=== Your assignment ===
Repeat each entry in full, exactly.

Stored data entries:
##############################
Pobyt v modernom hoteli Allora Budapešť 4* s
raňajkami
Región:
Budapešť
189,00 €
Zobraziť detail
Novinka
##############################
=== Solution ===
Pobyt v modernom hoteli Allora Budapešť 4* s
raňajkami
Región:
Budapešť
189,00 €
Zobraziť detail
Novinka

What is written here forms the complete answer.